Right now, we’re digging up rocks (so many rocks), planting beds where there used to be lawn, cooking with what we grow, and building things.

The “back 40” might hold sunflowers, or corn, chickens, or goats someday, but for now, it’s just holding possibilities.

Soil to Story is where it all comes together: the garden, the workshop, the kitchen, and Paper Trail, my custom memory book studio. This is a work-in-progress kind of life, shared one dirty, delicious, half-baked story at a time.

  • Full growth

    It’s definitely starting to feeling like fall.

    This is the season where everything feels a little wild, and I can feel the change in the air. The sun hangs lower, the wind is brisk in the morning, and the garden is messy, generous, and buzzing. It looks like it’s exhaling after a long summer sprint.

    We’ve eaten so well this year. Between beans, beets, and basil, every dinner started out there somewhere. We planted and harvested a dizzying array of vegetables. I’ve been making fat salads lately: full of vegetables, beans, grains, and tofu. Elaine would be proud.

    Lately, I’ve been drifting between two dressings. My old standby, a lemon vinaigrette (bright and sharp, making everything taste more alive), and a new favorite: miso-ginger with lime. It’s tangy, spicy, and a little funky in the best possible way. I can’t seem to stop making it.

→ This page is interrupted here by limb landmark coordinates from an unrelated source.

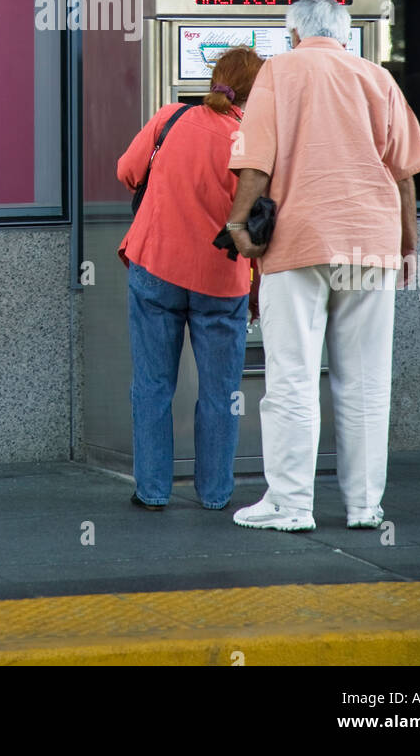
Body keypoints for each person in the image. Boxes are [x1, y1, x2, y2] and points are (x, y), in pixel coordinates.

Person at [227, 0, 420, 532]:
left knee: (292, 378)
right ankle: (365, 505)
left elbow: (255, 164)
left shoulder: (278, 73)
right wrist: (406, 246)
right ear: (345, 34)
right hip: (371, 243)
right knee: (366, 381)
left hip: (300, 244)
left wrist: (235, 224)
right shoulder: (378, 78)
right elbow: (405, 175)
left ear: (293, 33)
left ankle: (291, 505)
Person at [116, 46, 264, 511]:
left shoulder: (170, 118)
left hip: (156, 266)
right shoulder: (252, 140)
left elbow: (126, 171)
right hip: (221, 279)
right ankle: (216, 494)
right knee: (220, 391)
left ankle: (153, 491)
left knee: (153, 384)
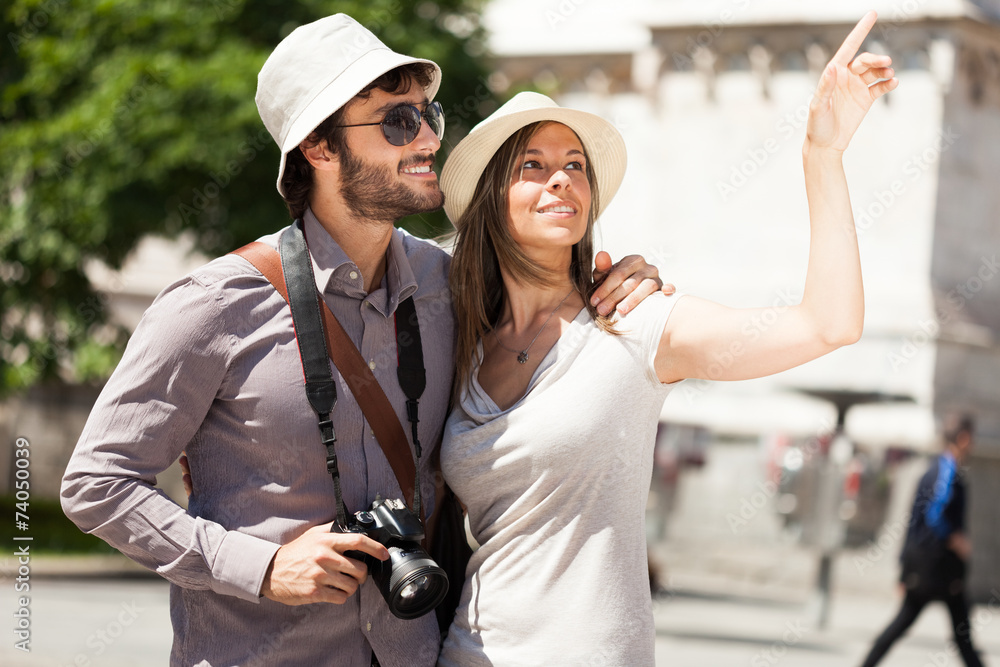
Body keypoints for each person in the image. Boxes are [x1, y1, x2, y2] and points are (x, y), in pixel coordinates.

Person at [59, 14, 666, 667]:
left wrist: (625, 278)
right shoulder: (213, 306)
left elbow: (553, 296)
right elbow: (96, 481)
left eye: (427, 115)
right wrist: (263, 567)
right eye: (396, 121)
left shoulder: (451, 285)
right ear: (320, 147)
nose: (428, 136)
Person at [435, 12, 897, 666]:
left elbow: (828, 322)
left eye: (574, 164)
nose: (561, 177)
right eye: (532, 165)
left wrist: (822, 155)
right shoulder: (458, 340)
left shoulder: (636, 322)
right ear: (492, 198)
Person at [859, 414, 984, 667]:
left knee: (958, 635)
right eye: (971, 437)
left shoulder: (944, 469)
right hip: (936, 568)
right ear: (962, 438)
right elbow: (934, 515)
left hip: (936, 568)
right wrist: (955, 539)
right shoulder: (945, 470)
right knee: (911, 625)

    There’s a fullness to this time of year that I love, and there’s a little nostalgic twang to my heartstrings. The garden is at its height; everything is layered and leaning and thriving. But I can feel the shift coming… that quiet tug toward fall. But for now, it’s still not quite there.

    Still plenty. Still alive.

    I’m dreading having to buy cucumbers again.

    What’s Next

    • Keep picking, cooking, eating, and sharing
    • Save seeds for next year’s experiments
    • Watch the light change and the garden start to fade
    • Try to remember how good this feels when it’s February

    It’s all a little overgrown and a little chaotic. It’s pretty perfect.